▸ Assignment
Could you transcribe every record below exactly as written, leaving out any pictures?

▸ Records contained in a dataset
◇ ◇ ◇ ◇
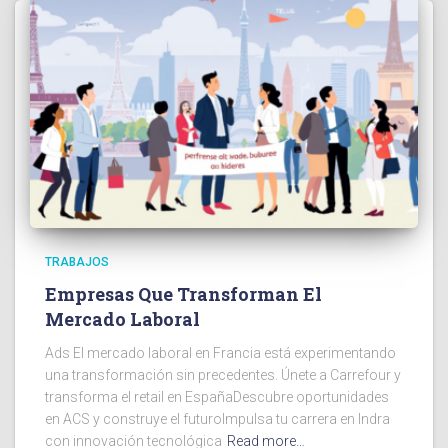
TRABAJOS
Empresas Que Transforman El
Mercado Laboral
Ads El mercado laboral en Francia está experimentando
una transformación sin precedentes. Únete a Carrefour y
transforma el retail en EspañaDescubre oportunidades
en ACS y construye el futuroImpulsa tu carrera en Indra
con innovación tecnológica
Read more…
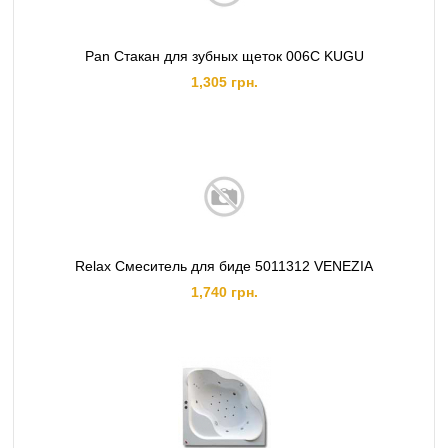
Pan Стакан для зубных щеток 006C KUGU
1,305 грн.
Relax Смеситель для биде 5011312 VENEZIA
1,740 грн.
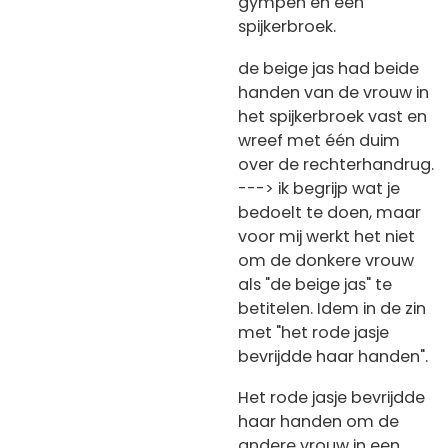
gympen en een
spijkerbroek.
de beige jas had beide
handen van de vrouw in
het spijkerbroek vast en
wreef met één duim
over de rechterhandrug.
---> ik begrijp wat je
bedoelt te doen, maar
voor mij werkt het niet
om de donkere vrouw
als "de beige jas" te
betitelen. Idem in de zin
met "het rode jasje
bevrijdde haar handen".
Het rode jasje bevrijdde
haar handen om de
andere vrouw in een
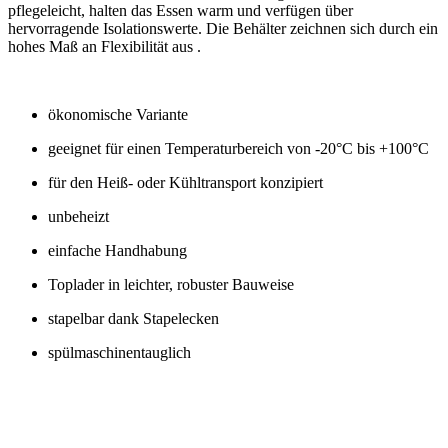
pflegeleicht, halten das Essen warm und verfügen über
hervorragende Isolationswerte. Die Behälter zeichnen sich durch ein
hohes Maß an Flexibilität aus .
ökonomische Variante
geeignet für einen Temperaturbereich von -20°C bis +100°C
für den Heiß- oder Kühltransport konzipiert
unbeheizt
einfache Handhabung
Toplader in leichter, robuster Bauweise
stapelbar dank Stapelecken
spülmaschinentauglich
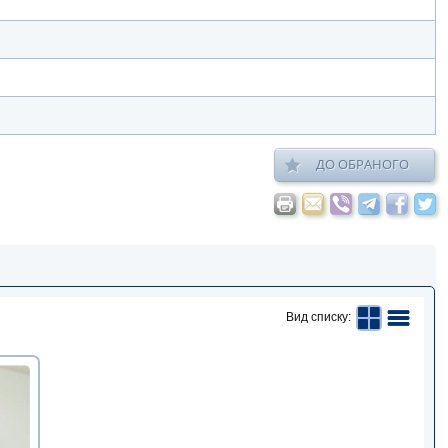
ДО ОБРАНОГО
Вид списку:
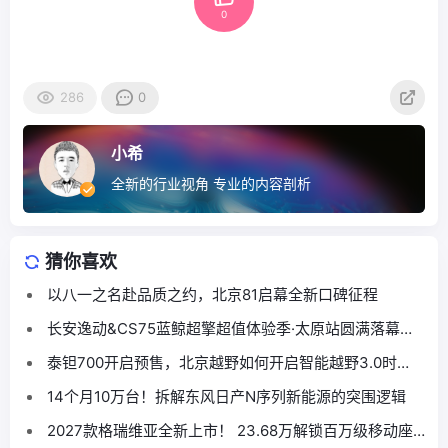
0
286
0
小希
全新的行业视角 专业的内容剖析
猜你喜欢
以八一之名赴品质之约，北京81启幕全新口碑征程
长安逸动&CS75蓝鲸超擎超值体验季·太原站圆满落幕，
本土跨界联合燃动龙城
泰钽700开启预售，北京越野如何开启智能越野3.0时
代？
14个月10万台！拆解东风日产N序列新能源的突围逻辑
2027款格瑞维亚全新上市！ 23.68万解锁百万级移动座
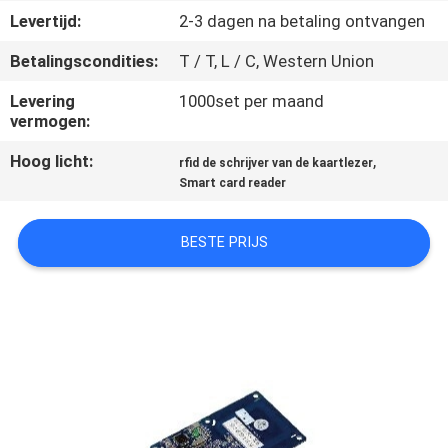
CONTACTEER
Levertijd:
2-3 dagen na betaling ontvangen
ONS
Betalingscondities:
T / T, L / C, Western Union
Levering
1000set per maand
VERZOEK
vermogen:
OM
Hoog licht:
,
rfid de schrijver van de kaartlezer
EEN
Smart card reader
CITAAT
BESTE PRIJS
SITEMAP
PRIVACY
POLICY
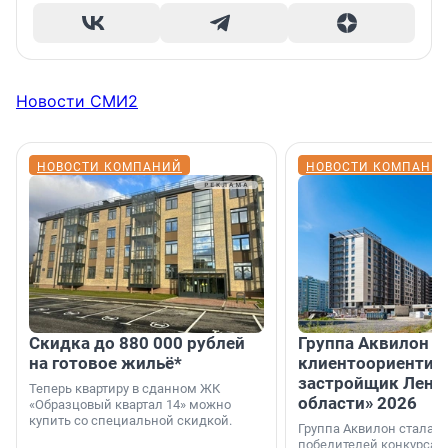
Новости СМИ2
НОВОСТИ КОМПАНИЙ
НОВОСТИ КОМПАНИ
Скидка до 880 000 рублей
Группа Аквилон 
на готовое жильё*
клиентоориентир
застройщик Лени
Теперь квартиру в сданном ЖК
области» 2026
«Образцовый квартал 14» можно
купить со специальной скидкой.
Группа Аквилон стала 
победителей конкурса 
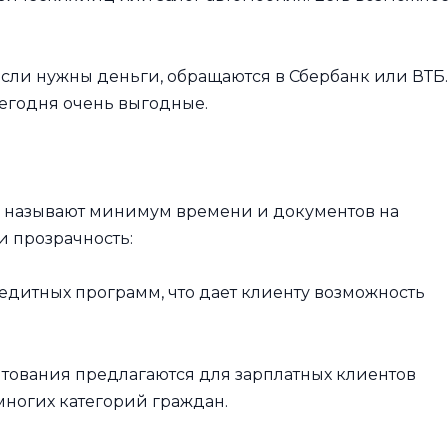
сли нужны деньги, обращаются в Сбербанк или ВТБ.
сегодня очень выгодные.
е
 называют минимум времени и документов на
и прозрачность:
едитных программ, что дает клиенту возможность
тования предлагаются для зарплатных клиентов
многих категорий граждан.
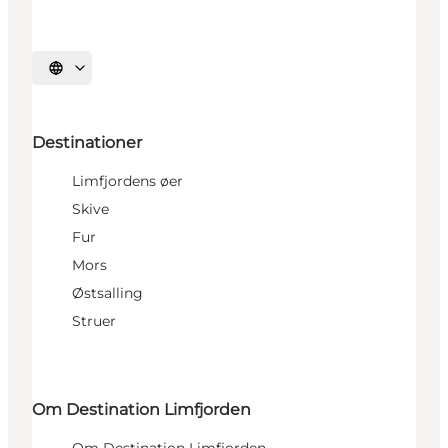
Vælg sprog
Destinationer
Limfjordens øer
Skive
Fur
Mors
Østsalling
Struer
Om Destination Limfjorden
Om Destination Limfjorden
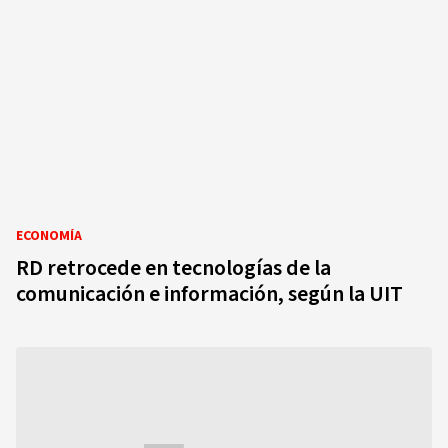
ECONOMÍA
RD retrocede en tecnologías de la
comunicación e información, según la UIT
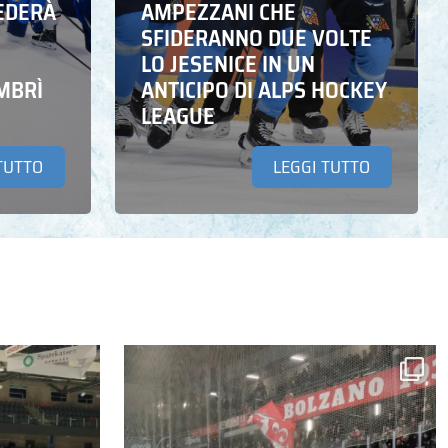
EDERÀ
AMPEZZANI CHE
SFIDERANNO DUE VOLTE
LO JESENICE IN UN
MBRÌ
ANTICIPO DI ALPS HOCKEY
LEAGUE
TUTTO
LEGGI TUTTO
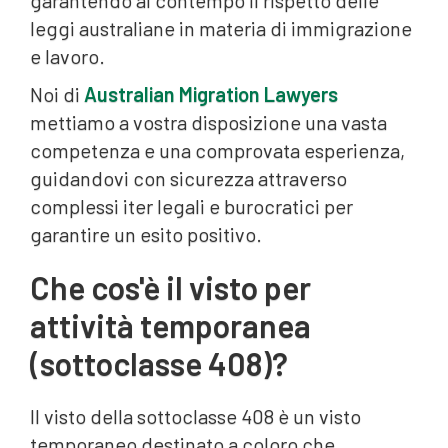
garantendo al contempo il rispetto delle
leggi australiane in materia di immigrazione
e lavoro.
Noi di
Australian Migration Lawyers
mettiamo a vostra disposizione una vasta
competenza e una comprovata esperienza,
guidandovi con sicurezza attraverso
complessi iter legali e burocratici per
garantire un esito positivo.
Che cos'è il visto per
attività temporanea
(sottoclasse 408)?
Il visto della sottoclasse 408 è un visto
temporaneo destinato a coloro che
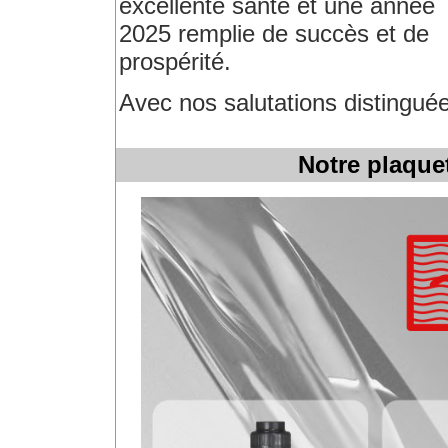
excellente santé et une année
2025 remplie de succès et de
prospérité.
Avec nos salutations distingué
Notre plaque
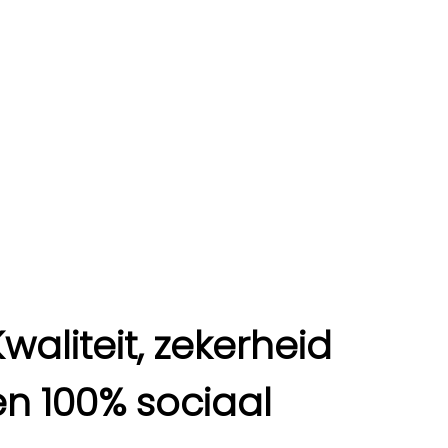
Kwaliteit, zekerheid
en 100% sociaal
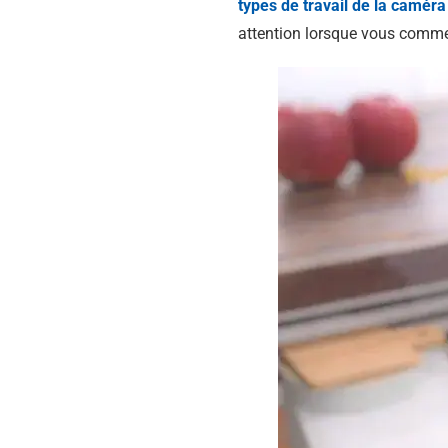
types de travail de la caméra
attention lorsque vous comme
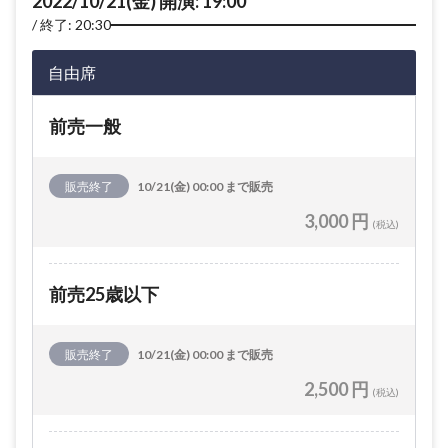
2022/10/21(金) 開演: 19:00
終了: 20:30
自由席
前売一般
販売終了
10/21(金) 00:00 まで販売
3,000 円
(税込)
前売25歳以下
販売終了
10/21(金) 00:00 まで販売
2,500 円
(税込)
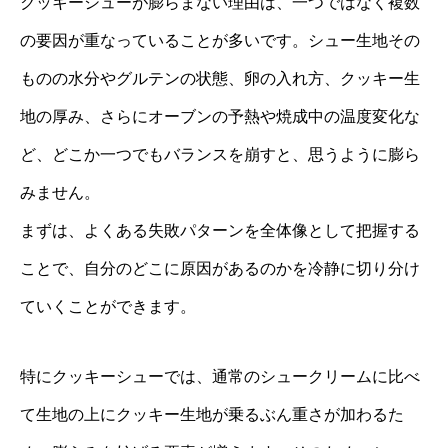
クッキーシューが膨らまない理由は、一つではなく複数
の要因が重なっていることが多いです。シュー生地その
ものの水分やグルテンの状態、卵の入れ方、クッキー生
地の厚み、さらにオーブンの予熱や焼成中の温度変化な
ど、どこか一つでもバランスを崩すと、思うように膨ら
みません。
まずは、よくある失敗パターンを全体像として把握する
ことで、自分のどこに原因があるのかを冷静に切り分け
ていくことができます。
特にクッキーシューでは、通常のシュークリームに比べ
て生地の上にクッキー生地が乗るぶん重さが加わるた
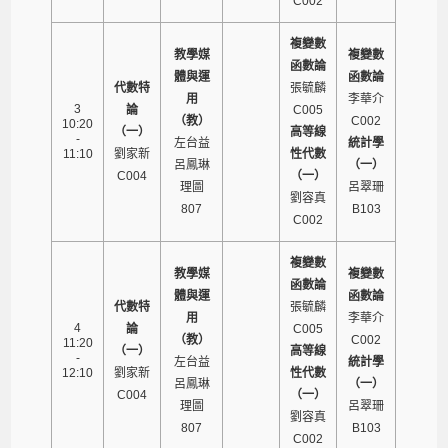
C002
複變數
教學媒
複變數
函數論
體與運
函數論
代數特
張毓麟
用
李華介
3
論
C005
（教）
C002
10:20
（一）
高等線
-
左台益
統計學
11:10
劉家新
性代數
呂鳳琳
（一）
C004
（一）
理圖
呂翠珊
劉容真
807
B103
C002
複變數
教學媒
複變數
函數論
體與運
函數論
代數特
張毓麟
用
李華介
4
論
C005
（教）
C002
11:20
（一）
高等線
-
左台益
統計學
12:10
劉家新
性代數
呂鳳琳
（一）
C004
（一）
理圖
呂翠珊
劉容真
807
B103
C002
◇ ◇ ◇ ◇
▸ Written answer
TRABAJOS
Empresas Que Transforman El
Mercado Laboral
Ads El mercado laboral en Francia está experimentando
una transformación sin precedentes. Únete a Carrefour y
transforma el retail en EspañaDescubre oportunidades
en ACS y construye el futuroImpulsa tu carrera en Indra
con innovación tecnológica
Read more…
Pan Стакан для зубных щеток 006C KUGU
1,305 грн.
Relax Смеситель для биде 5011312 VENEZIA
1,740 грн.
gympen en een
spijkerbroek.
de beige jas had beide
handen van de vrouw in
het spijkerbroek vast en
wreef met één duim
over de rechterhandrug.
---> ik begrijp wat je
bedoelt te doen, maar
voor mij werkt het niet
om de donkere vrouw
als "de beige jas" te
betitelen. Idem in de zin
met "het rode jasje
bevrijdde haar handen".
Het rode jasje bevrijdde
haar handen om de
andere vrouw in een
pflegeleicht, halten das Essen warm und verfügen über
hervorragende Isolationswerte. Die Behälter zeichnen sich durch ein
hohes Maß an Flexibilität aus .
ökonomische Variante
geeignet für einen Temperaturbereich von -20°C bis +100°C
für den Heiß- oder Kühltransport konzipiert
unbeheizt
einfache Handhabung
Toplader in leichter, robuster Bauweise
stapelbar dank Stapelecken
spülmaschinentauglich
ДО ОБРАНОГО
Вид списку:
0
286
0
小希
全新的行业视角 专业的内容剖析
猜你喜欢
以八一之名赴品质之约，北京81启幕全新口碑征程
长安逸动&CS75蓝鲸超擎超值体验季·太原站圆满落幕，
本土跨界联合燃动龙城
泰钽700开启预售，北京越野如何开启智能越野3.0时
代？
14个月10万台！拆解东风日产N序列新能源的突围逻辑
2027款格瑞维亚全新上市！ 23.68万解锁百万级移动座
CONTACTEER
Levertijd:
2-3 dagen na betaling ontvangen
ONS
Betalingscondities:
T / T, L / C, Western Union
Levering
1000set per maand
VERZOEK
vermogen:
OM
Hoog licht:
,
rfid de schrijver van de kaartlezer
EEN
Smart card reader
CITAAT
BESTE PRIJS
SITEMAP
PRIVACY
POLICY
Новости СМИ2
НОВОСТИ КОМПАНИЙ
НОВОСТИ КОМПАНИ
Скидка до 880 000 рублей
Группа Аквилон 
на готовое жильё*
клиентоориентир
застройщик Лени
Теперь квартиру в сданном ЖК
области» 2026
«Образцовый квартал 14» можно
купить со специальной скидкой.
Группа Аквилон стала 
победителей конкурса 
сли нужны деньги, обращаются в Сбербанк или ВТБ.
сегодня очень выгодные.
е
 называют минимум времени и документов на
и прозрачность:
едитных программ, что дает клиенту возможность
тования предлагаются для зарплатных клиентов
многих категорий граждан.
Vælg sprog
Destinationer
Limfjordens øer
Skive
Fur
Mors
Østsalling
Struer
Om Destination Limfjorden
Om Destination Limfjorden
ECONOMÍA
RD retrocede en tecnologías de la
comunicación e información, según la UIT
EDERÀ
AMPEZZANI CHE
SFIDERANNO DUE VOLTE
LO JESENICE IN UN
MBRÌ
ANTICIPO DI ALPS HOCKEY
LEAGUE
TUTTO
LEGGI TUTTO
garantendo al contempo il rispetto delle
leggi australiane in materia di immigrazione
e lavoro.
Noi di
Australian Migration Lawyers
mettiamo a vostra disposizione una vasta
competenza e una comprovata esperienza,
guidandovi con sicurezza attraverso
complessi iter legali e burocratici per
garantire un esito positivo.
Che cos'è il visto per
attività temporanea
(sottoclasse 408)?
Il visto della sottoclasse 408 è un visto
temporaneo destinato a coloro che
excellente santé et une année
2025 remplie de succès et de
prospérité.
Avec nos salutations distingué
Notre plaque
Kwaliteit, zekerheid
en 100% sociaal
types de travail de la caméra
attention lorsque vous comme
2022/10/21(金) 開演: 19:00
終了: 20:30
自由席
前売一般
販売終了
10/21(金) 00:00 まで販売
3,000 円
(税込)
前売25歳以下
販売終了
10/21(金) 00:00 まで販売
2,500 円
(税込)
クッキーシューが膨らまない理由は、一つではなく複数
の要因が重なっていることが多いです。シュー生地その
ものの水分やグルテンの状態、卵の入れ方、クッキー生
地の厚み、さらにオーブンの予熱や焼成中の温度変化な
ど、どこか一つでもバランスを崩すと、思うように膨ら
みません。
まずは、よくある失敗パターンを全体像として把握する
ことで、自分のどこに原因があるのかを冷静に切り分け
ていくことができます。
特にクッキーシューでは、通常のシュークリームに比べ
て生地の上にクッキー生地が乗るぶん重さが加わるた
C002
複變數
教學媒
複變數
函數論
體與運
函數論
代數特
張毓麟
用
李華介
3
論
C005
（教）
C002
10:20
（一）
高等線
-
左台益
統計學
11:10
劉家新
性代數
呂鳳琳
（一）
C004
（一）
理圖
呂翠珊
劉容真
807
B103
C002
複變數
教學媒
複變數
函數論
體與運
函數論
代數特
張毓麟
用
李華介
4
論
C005
（教）
C002
11:20
（一）
高等線
-
左台益
統計學
12:10
劉家新
性代數
呂鳳琳
（一）
C004
（一）
理圖
呂翠珊
劉容真
807
B103
C002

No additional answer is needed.